UPDATED 12:23 EST / NOVEMBER 09 2011

Hortonworks to Take Apache Hadoop Beyond MapReduce, Says Arun Murthy

The Hortonworks team of ex-Yahoo Hadoop developers is focused on their announced goal of getting half of the world’s data onto Apache Hadoop within the next five years, says Hortonworks Co-Founder and Architect Arun Murthy.  To do that it is developing a high-availability, massively scalable, fully open source version of Apache Hadoop based on the team’s work at Yahoo, where they ran Hadoop MapReduce across 50,000 machines.

The Next Generation Resource Manager, which will provide high-availability on customers’ Hadoop systems, is already in field testing with a limited number of users, he told SiliconAngle CEO John Furrier and Wikibon.org Chief Analyst David Velante in an interview from HadoopWorld 2011 in New York City on Nov. 8 and webcast live over SiliconAngle.tv. But, while high-availability and massive scaling will be a big deal for users, Hadoop needs more to meet the goal.

Until now, the only processing methodology Hadoop has provided has been MapReduce. While that is useful for many kinds of analysis and, says Murthy, will remain the main processing approach for Hadoop, it is not suitable for everything. Hortonworks is already looking beyond MapReduce and specifically is working to bring support for Message Passing Interface (MPI), used on many high performance computing systems, to Hadoop.

“MPI is the right way to do a subset of applications,” he says. “Today it is hard to run both a Hadoop cluster and an MPI cluster. Next generation will let you manage them in the same way, deploy them in the same way, and then process the data in the best way possible. By combining them in one compute framework instead of two separate frameworks, and running them with a single operations teams rather than two, it brings the costs down dramatically.”

════

§ **Instructions for the task**: Copy out the entire Hortonworks article word for word. The items that come next are separate material, unrelated to the Hortonworks article.

════

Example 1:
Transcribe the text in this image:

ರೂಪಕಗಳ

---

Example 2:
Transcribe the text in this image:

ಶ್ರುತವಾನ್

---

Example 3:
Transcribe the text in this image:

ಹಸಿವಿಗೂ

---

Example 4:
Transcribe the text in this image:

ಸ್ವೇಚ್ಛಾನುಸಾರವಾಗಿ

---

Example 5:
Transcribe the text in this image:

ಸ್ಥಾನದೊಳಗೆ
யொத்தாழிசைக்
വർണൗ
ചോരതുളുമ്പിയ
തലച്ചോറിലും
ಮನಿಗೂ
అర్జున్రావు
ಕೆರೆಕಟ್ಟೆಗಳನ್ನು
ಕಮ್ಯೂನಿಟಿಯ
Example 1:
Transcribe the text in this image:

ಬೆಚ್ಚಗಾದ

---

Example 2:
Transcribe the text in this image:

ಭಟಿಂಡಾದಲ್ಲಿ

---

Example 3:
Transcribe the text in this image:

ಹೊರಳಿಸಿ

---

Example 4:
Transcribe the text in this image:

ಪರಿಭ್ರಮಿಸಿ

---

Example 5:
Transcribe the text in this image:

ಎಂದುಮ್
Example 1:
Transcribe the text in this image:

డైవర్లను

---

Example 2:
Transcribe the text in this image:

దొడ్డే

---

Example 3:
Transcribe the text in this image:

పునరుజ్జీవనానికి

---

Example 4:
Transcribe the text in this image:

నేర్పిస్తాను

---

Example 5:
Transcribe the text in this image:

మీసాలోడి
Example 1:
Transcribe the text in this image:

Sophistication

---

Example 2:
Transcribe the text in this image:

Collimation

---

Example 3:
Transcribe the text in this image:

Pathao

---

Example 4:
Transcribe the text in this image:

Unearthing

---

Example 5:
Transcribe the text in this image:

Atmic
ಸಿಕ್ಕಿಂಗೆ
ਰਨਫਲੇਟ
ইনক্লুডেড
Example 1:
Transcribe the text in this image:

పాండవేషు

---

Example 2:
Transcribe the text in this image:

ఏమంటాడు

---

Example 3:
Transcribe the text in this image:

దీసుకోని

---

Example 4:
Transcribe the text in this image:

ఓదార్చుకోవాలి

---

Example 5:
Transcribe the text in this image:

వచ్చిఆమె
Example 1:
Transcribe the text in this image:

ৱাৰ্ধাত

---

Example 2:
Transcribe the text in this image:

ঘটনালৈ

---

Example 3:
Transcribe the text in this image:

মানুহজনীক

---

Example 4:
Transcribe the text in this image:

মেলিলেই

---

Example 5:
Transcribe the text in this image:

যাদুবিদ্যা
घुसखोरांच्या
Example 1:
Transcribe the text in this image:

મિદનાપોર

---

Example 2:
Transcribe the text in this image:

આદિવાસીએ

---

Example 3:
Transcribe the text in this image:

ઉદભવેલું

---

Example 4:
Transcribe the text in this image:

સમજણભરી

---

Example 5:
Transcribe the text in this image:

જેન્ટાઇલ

════

§ **Result**:
UPDATED 12:23 EST / NOVEMBER 09 2011

Hortonworks to Take Apache Hadoop Beyond MapReduce, Says Arun Murthy

The Hortonworks team of ex-Yahoo Hadoop developers is focused on their announced goal of getting half of the world’s data onto Apache Hadoop within the next five years, says Hortonworks Co-Founder and Architect Arun Murthy.  To do that it is developing a high-availability, massively scalable, fully open source version of Apache Hadoop based on the team’s work at Yahoo, where they ran Hadoop MapReduce across 50,000 machines.

The Next Generation Resource Manager, which will provide high-availability on customers’ Hadoop systems, is already in field testing with a limited number of users, he told SiliconAngle CEO John Furrier and Wikibon.org Chief Analyst David Velante in an interview from HadoopWorld 2011 in New York City on Nov. 8 and webcast live over SiliconAngle.tv. But, while high-availability and massive scaling will be a big deal for users, Hadoop needs more to meet the goal.

Until now, the only processing methodology Hadoop has provided has been MapReduce. While that is useful for many kinds of analysis and, says Murthy, will remain the main processing approach for Hadoop, it is not suitable for everything. Hortonworks is already looking beyond MapReduce and specifically is working to bring support for Message Passing Interface (MPI), used on many high performance computing systems, to Hadoop.

“MPI is the right way to do a subset of applications,” he says. “Today it is hard to run both a Hadoop cluster and an MPI cluster. Next generation will let you manage them in the same way, deploy them in the same way, and then process the data in the best way possible. By combining them in one compute framework instead of two separate frameworks, and running them with a single operations teams rather than two, it brings the costs down dramatically.”